My point is: if riches are God’s gift, what then is the migrant workers’ poverty? A matter of destiny? Well, poverty of migrant workers is as much man-made as it might have been made in heaven. It is as much the product of callousness and follies of the persons at the helm as it is of mental attitudes. It is as much based on feudal exploitation as of the system’s biases. It is as much the economist’s nightmare as a matter of resource crunch. It is as much a subject of numbers game as the politician’s game of trickery, deceit and treachery.

Poverty may be made in heaven, but it is processed and reprocessed right here. The marketing of poverty is probably one of the most engaging occupations today, with or without packaging it in naked rawness.

Every type of deprivation as well as the luxuries of life, for that matter, have been seen, displayed, discussed and debated in government and public forums for over 70 years. Anti-poverty programmes have been launched at several stages of our history by different leaders with great fanfare. Still, the bitter truth is that the problem of varied types of poverty remains as acute as ever.

Poverty is no longer a socio-economic phenomenon. It is now entangled in politics and has become a potent weapon in the hands of political masters and their cronies. Poverty certainly is the most exploited commodity today. So are the millions of poor workers in various categories who dot the Indian landscape with their miserable existence.
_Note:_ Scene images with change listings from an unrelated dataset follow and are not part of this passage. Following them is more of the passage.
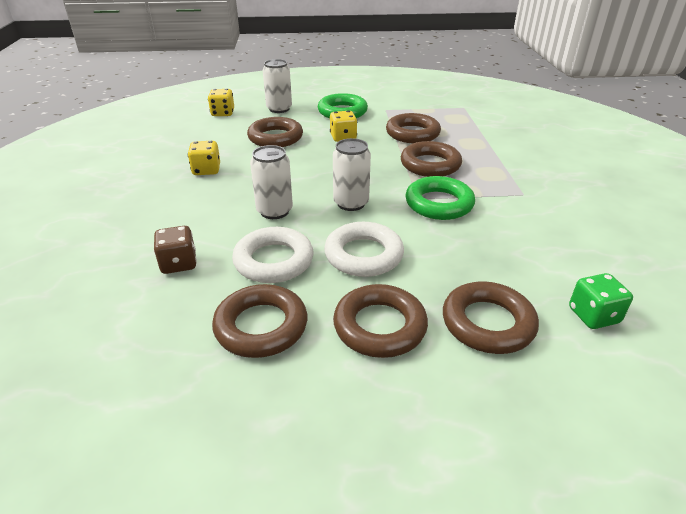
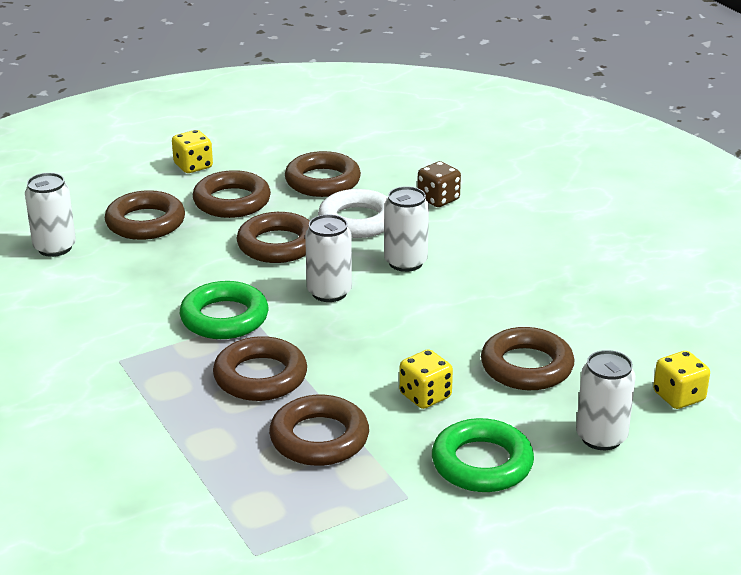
camera: 155 degrees right, 5 degrees down
(206, 170) = (546, 289): yellow dice -> yellow dice (193, 166)
(363, 255) = (277, 245): white ring -> brown ring
(593, 315) = (55, 247): green dice -> white can

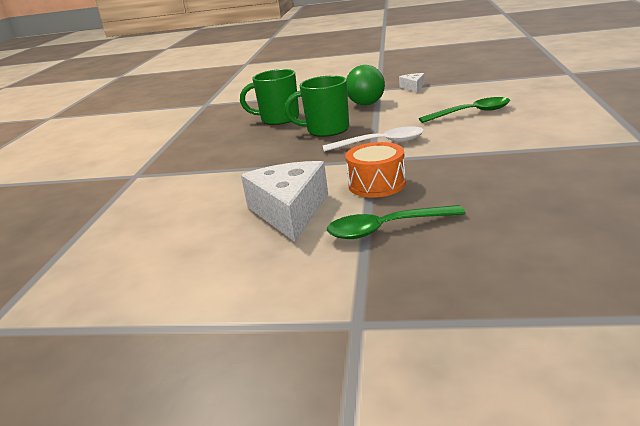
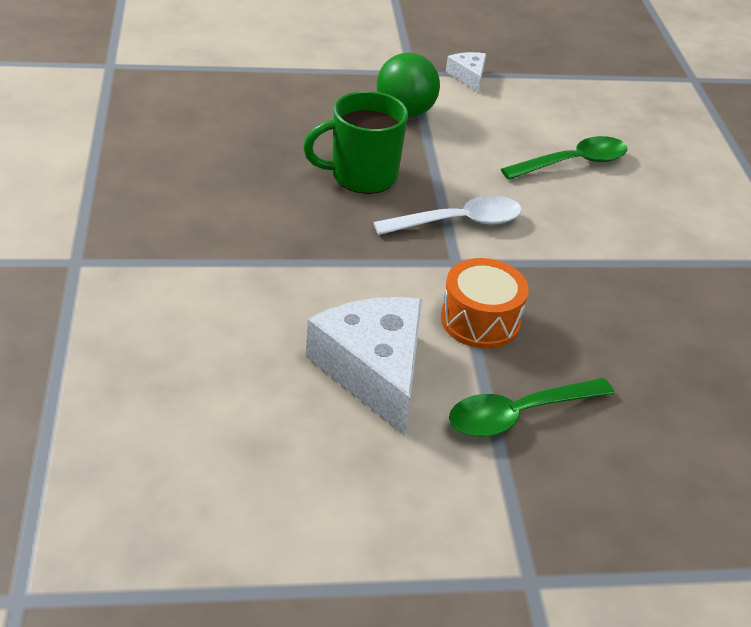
camera: 20 degrees left, 15 degrees up
(279, 119) = (269, 133): green mug -> none

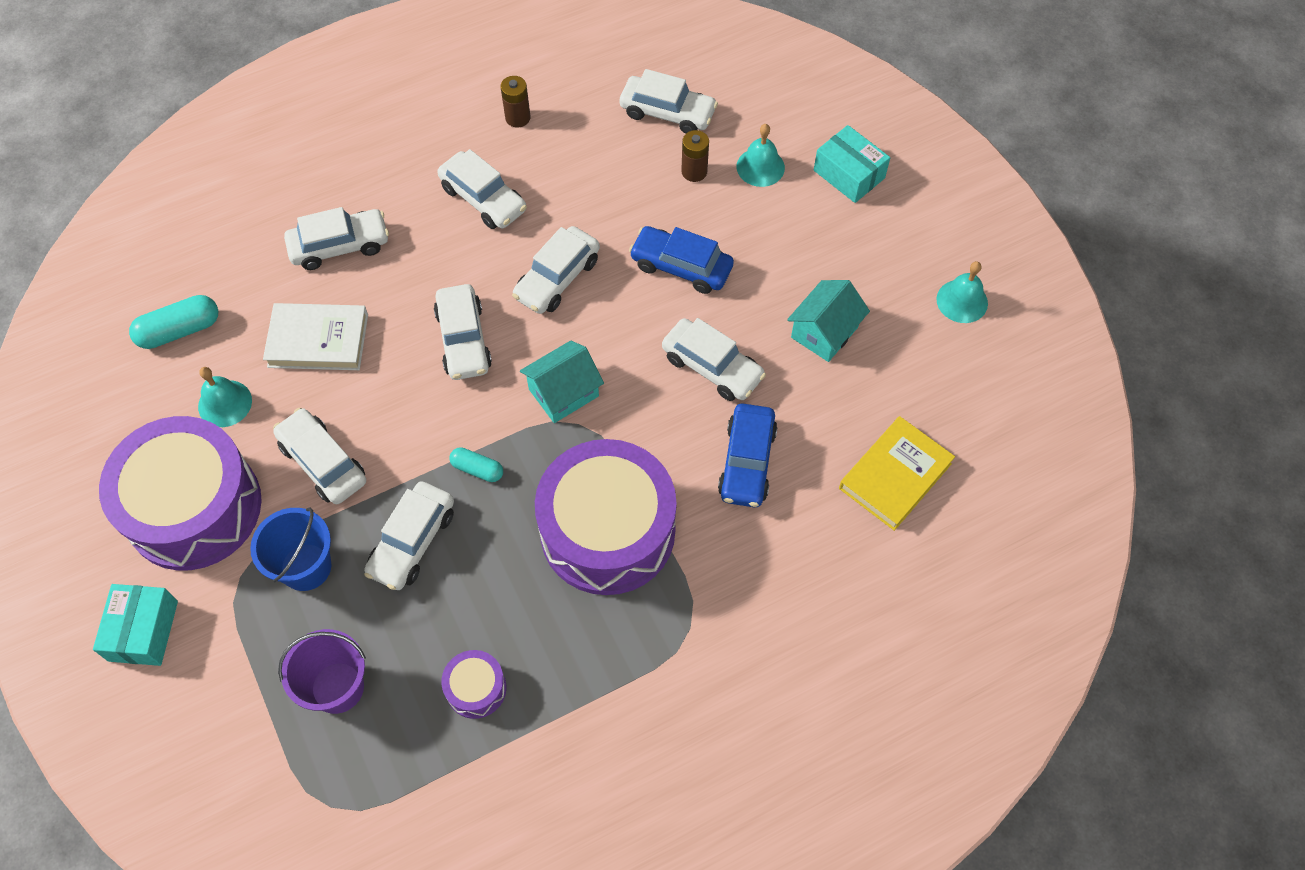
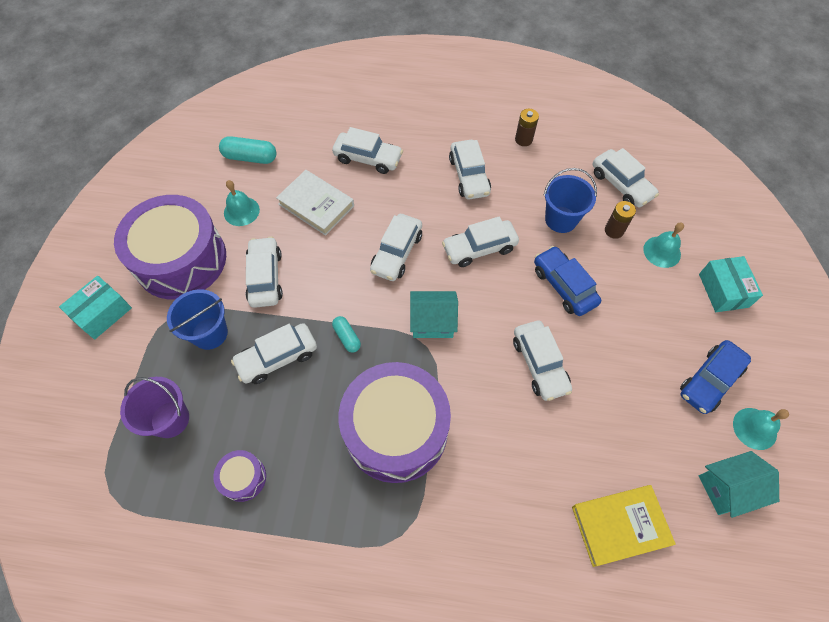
camera: 35 degrees right, 0 degrees up
(627, 192) = (561, 219): none -> blue bucket
(747, 462) = (519, 444): blue car -> blue car (709, 381)
(824, 332) = (634, 388): turquoise house -> turquoise house (727, 488)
The structural reforms introduced in the agriculture sector and the economic package announced on June 1 for MSMEs, farmers and street vendors, are intended to improve the lot of the migrant workers. However, alongside these bold intentions, there is also a crying need to strengthen the implementation.
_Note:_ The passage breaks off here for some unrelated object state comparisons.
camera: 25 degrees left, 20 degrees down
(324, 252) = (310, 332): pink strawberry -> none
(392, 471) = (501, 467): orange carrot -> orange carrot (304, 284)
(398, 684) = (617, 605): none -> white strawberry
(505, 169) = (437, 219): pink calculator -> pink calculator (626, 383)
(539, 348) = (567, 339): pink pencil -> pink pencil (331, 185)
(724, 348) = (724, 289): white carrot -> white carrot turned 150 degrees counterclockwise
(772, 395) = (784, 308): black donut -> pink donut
The Prime Minister, in his May 31 Mann ki Baat address, spoke of the humanitarian crisis facing the migrant workers, who, he has said, have borne the brunt of the COVID-19 pandemic. He said, “It has also brought to the fore the vulnerability of our Eastern states whose labour has contributed to the building of our country and who have the potential otherwise to be the economic engine of the country. There are many lessons to be learnt from this situation to improve our future”.

It is heartening to hear these words from the Prime Minister. However, I would like to see how he translates these words into a plan of action for an egalitarian society of the India of the future. I expect him to work out a new post-COVID-19 blueprint for tomorrow’s India, with specific focus on a social protection framework for migrant workers and their families. I believe that such a socio-economic blueprint would make all the difference between the India of yesterday and the India of tomorrow.